Eight people charged in a coast-to-coast U.S. hedge fund insider trading investigation have at least one more month for possible resolution of their cases, according to court records on Monday.
The eight were among 14 people charged with fraud on November 5 in a widening of an insider trading scandal that initially shook hedge funds in mid-October with the arrest of Galleon Management LP's billionaire founder Raj Rajaratnam.
The investigation ensnared hedge fund managers in New York and Silicon Valley executives in California as well as advisers.
A docket entry in Manhattan federal court of an order to continue in the interest of justice gave 30 days for defendants Zvi Goffer, Arthur Cutillo, Jason Goldfarb, Craig Drimal, Emanuel Goffer, Michael Kimelman and David Plate. A similar separate entry was made for an eighth defendant, Ali Hariri, whose case will also continue until at least January 6.
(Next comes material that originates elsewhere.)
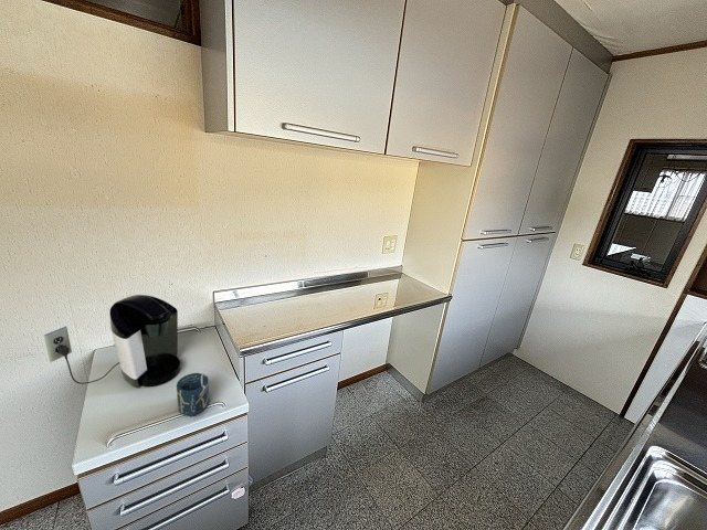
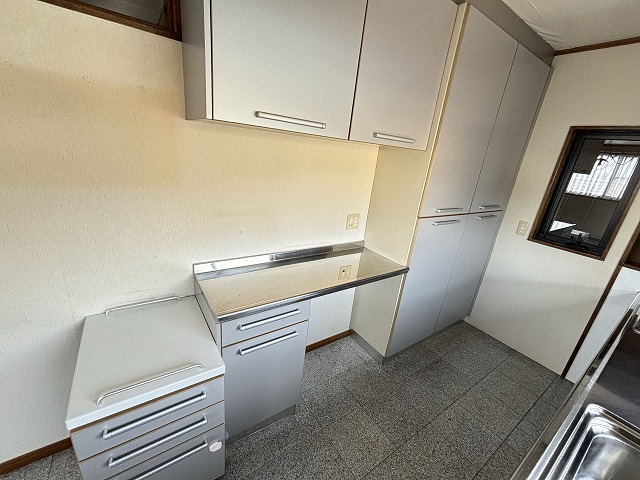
- cup [176,372,210,418]
- coffee maker [43,294,182,389]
In the largest branch of the investigation, Zvi Goffer, manager of New York-based trading firm Incremental Capital and nicknamed Octopussy, was accused of leading an insider trading ring that netted $11 million, according to prosecutors.
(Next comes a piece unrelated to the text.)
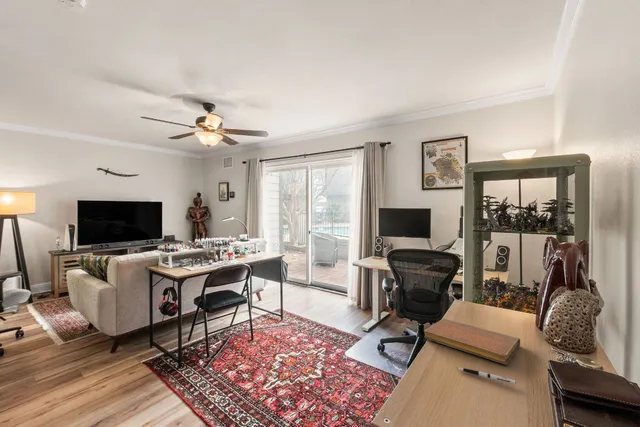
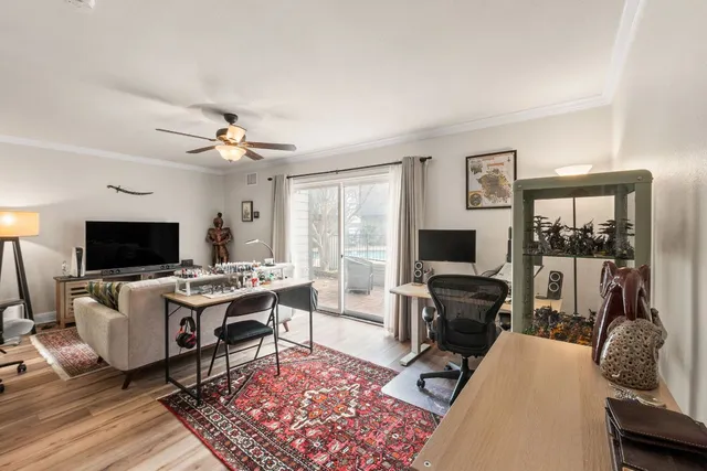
- pen [456,367,517,385]
- notebook [424,318,521,365]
Goffer's lawyer, Cynthia Monaco, declined to comment on Monday.
The government may bring an indictment during the next month, or the parties could reach a resolution of the case, or it could be extended for one more month into February.
Five defendants have pleaded guilty and are cooperating with prosecutors. Another is believed to be in India and has not made any court appearances in the United States.
The cases are USA v Zvi Goffer et al, U.S. District Court for the Southern District of New York, No. 09-02438.
USA v Ali Hariri, U.S. District Court for the Southern District of New York, No. 09-02436.